**WORK ITEM**
Nothing but the lines from the one containing "curve: (116, 202) -> (200, 334), removed" through the last line of the material should appear in the answer, transcribed exactly, pictures excluded.

**DATA TO PROCESS**
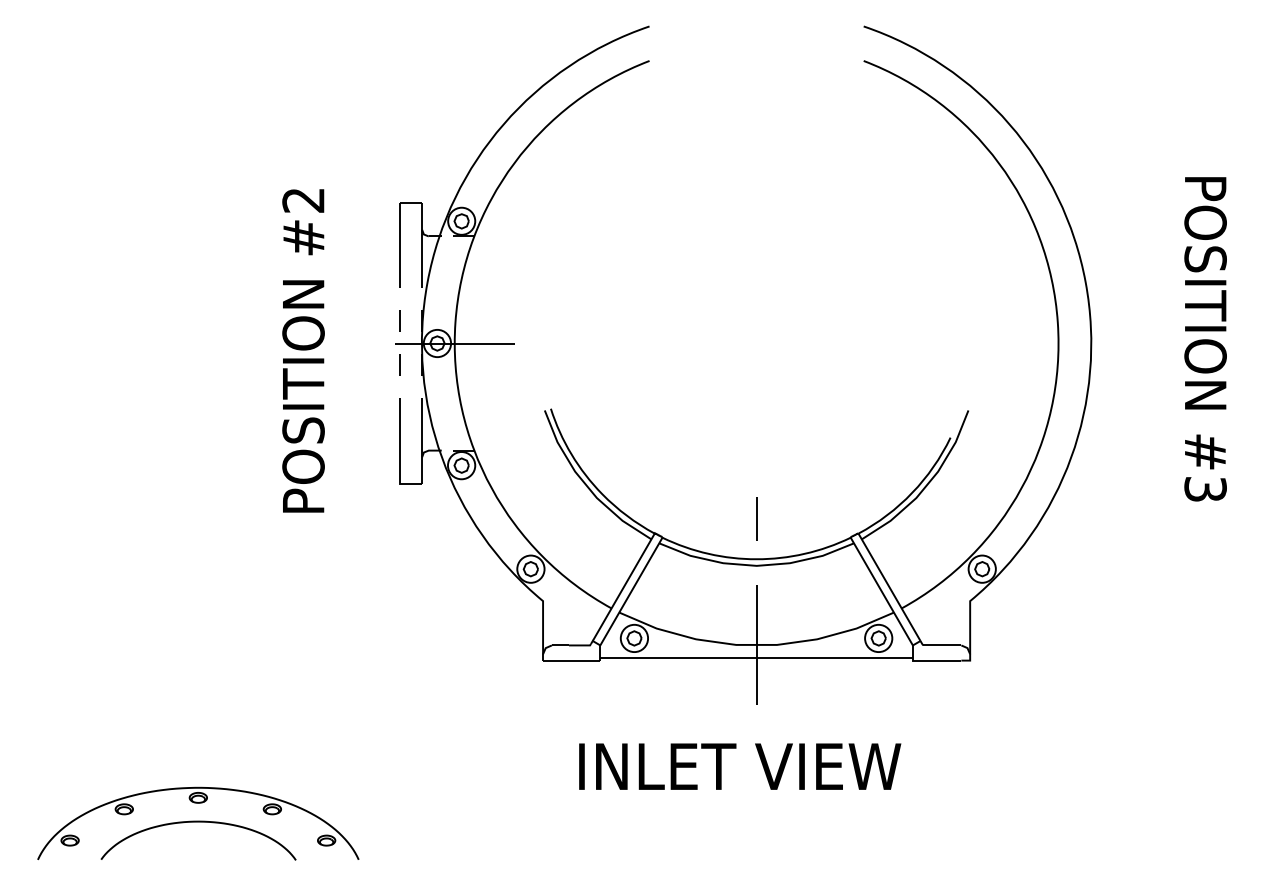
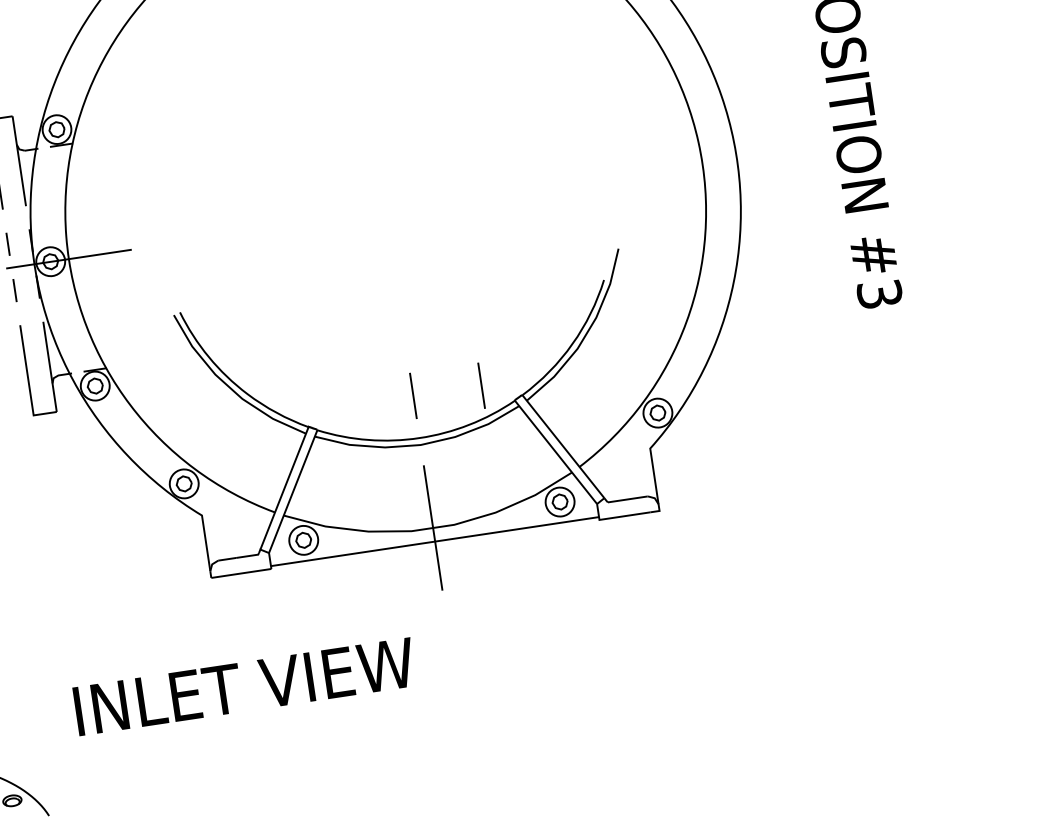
line: (821, 518) -> (481, 385), added
text: (740, 766) -> (245, 686), moved

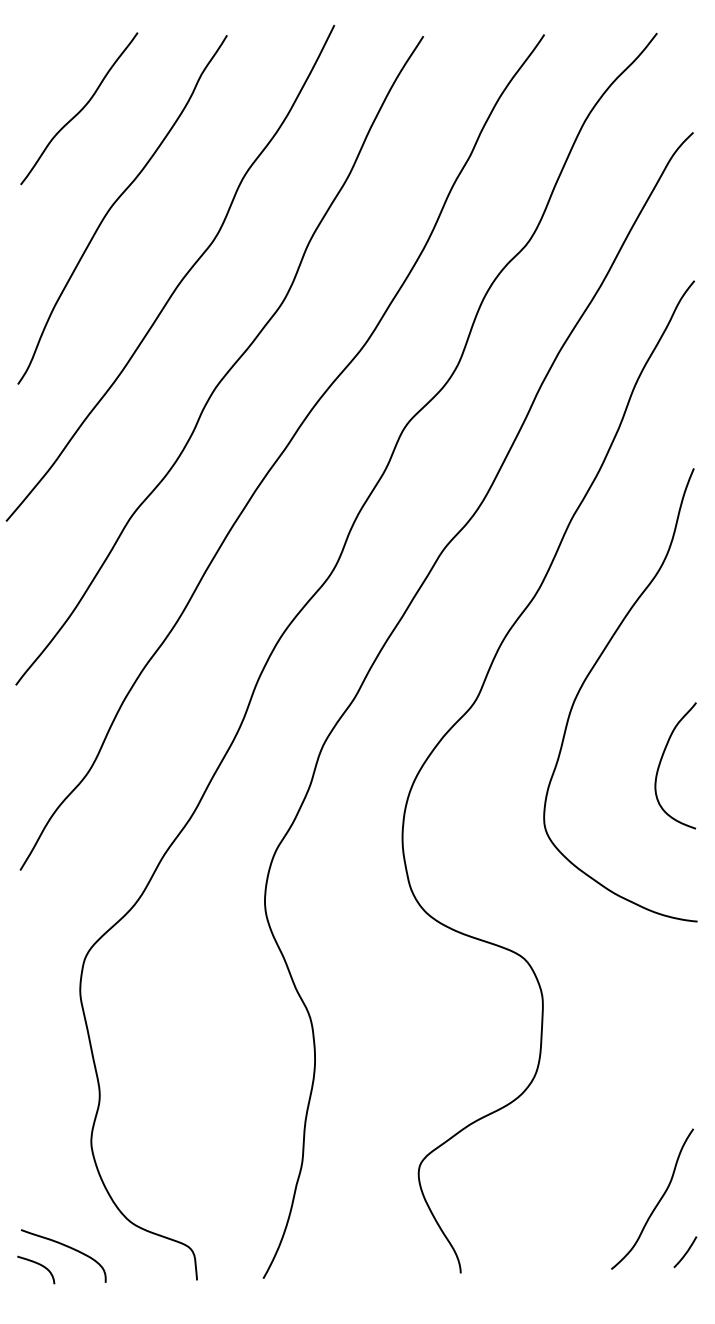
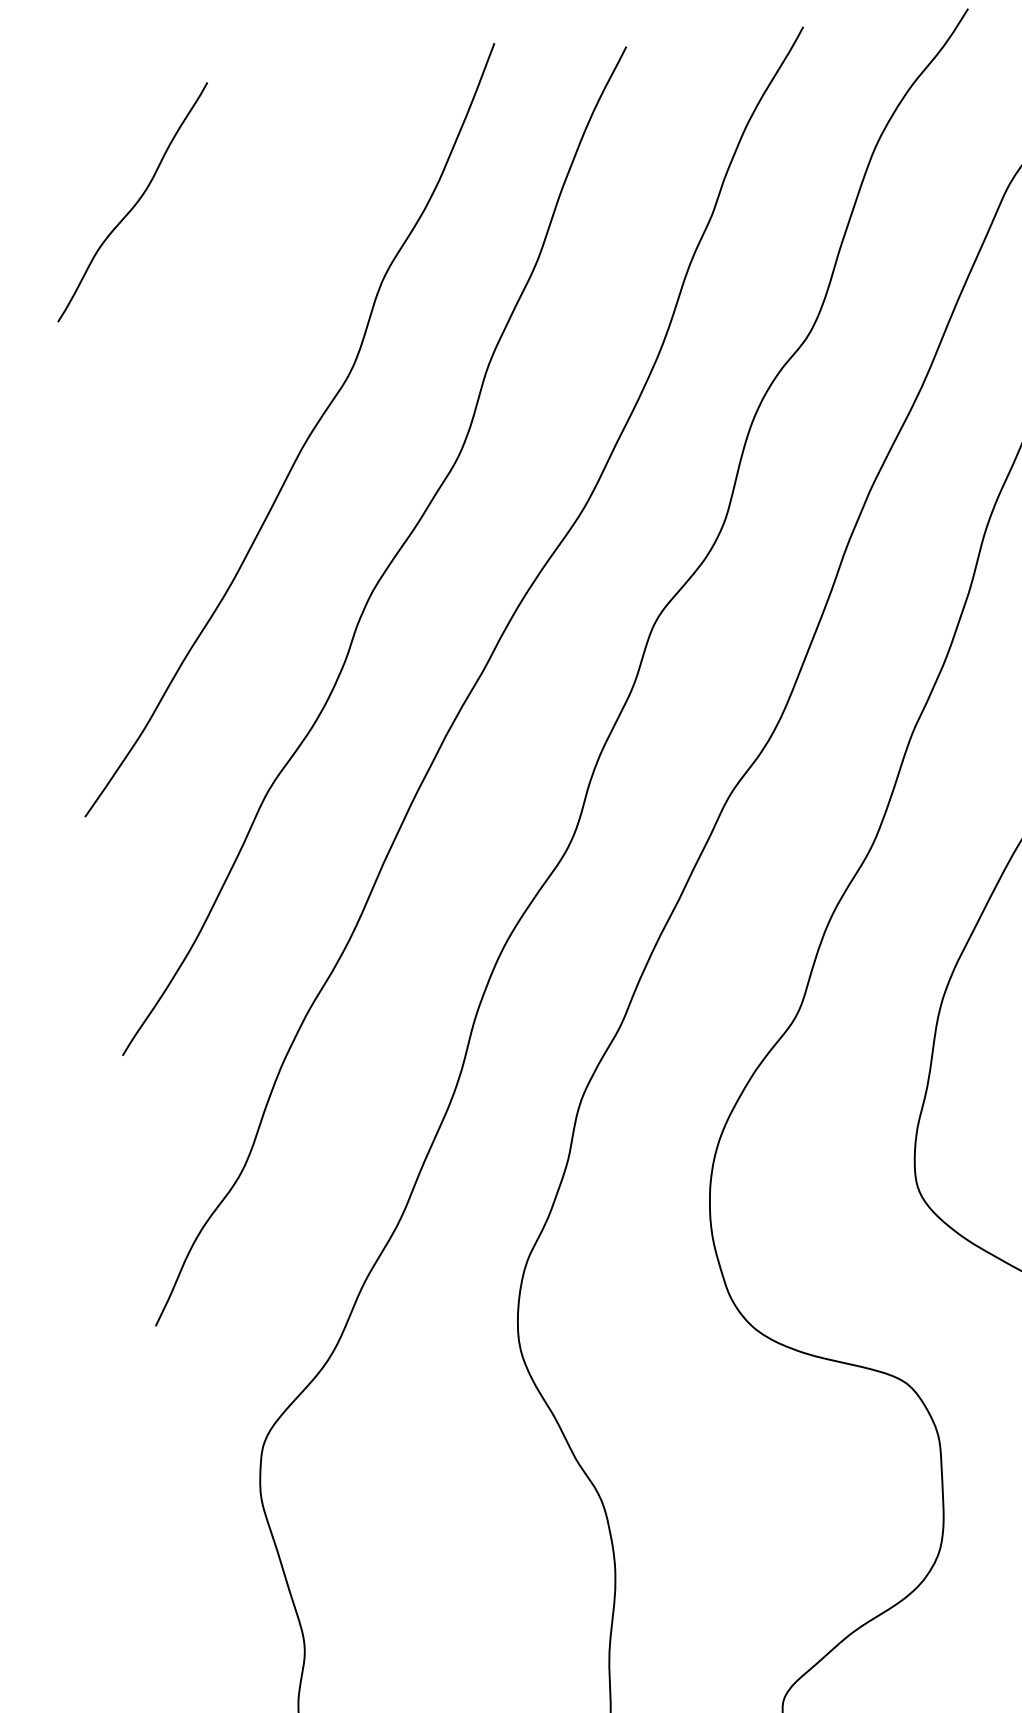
curve: (116, 202) -> (200, 334), removed

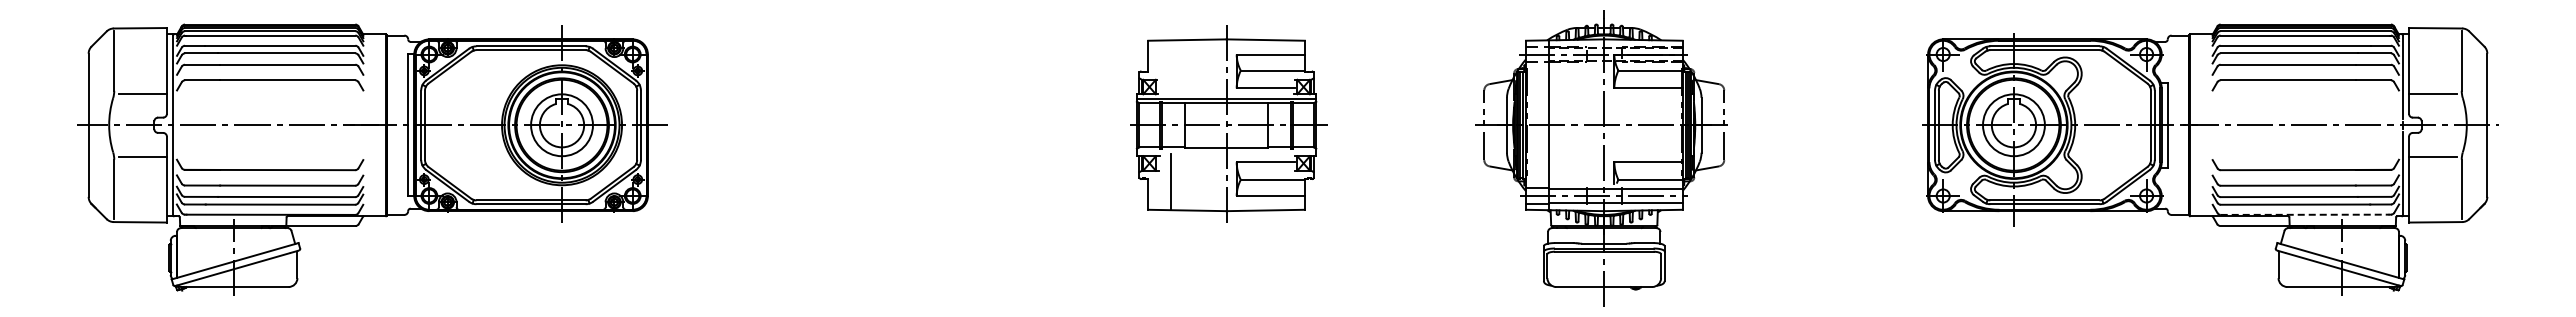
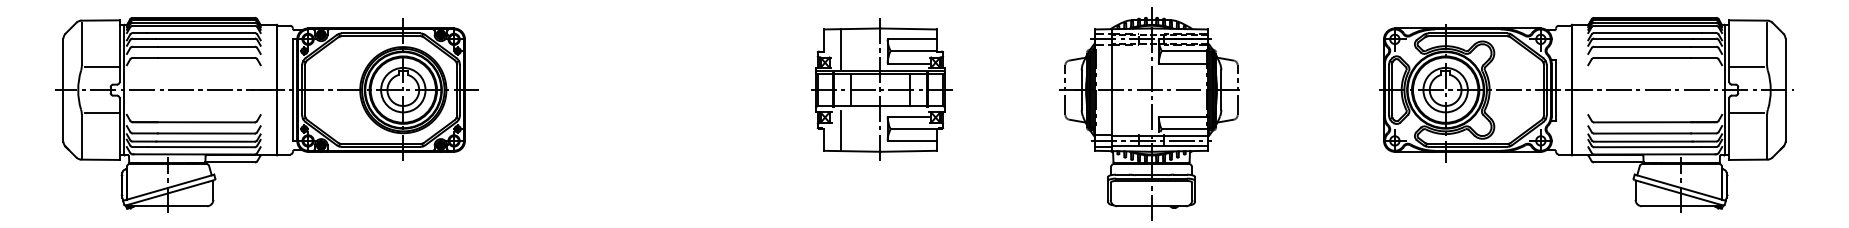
line: (1171, 67) -> (840, 48), added
line: (2305, 214) -> (1654, 154), dashed -> solid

**RESULT FOR THIS TASK**
curve: (116, 202) -> (200, 334), removed

line: (1171, 67) -> (840, 48), added
line: (2305, 214) -> (1654, 154), dashed -> solid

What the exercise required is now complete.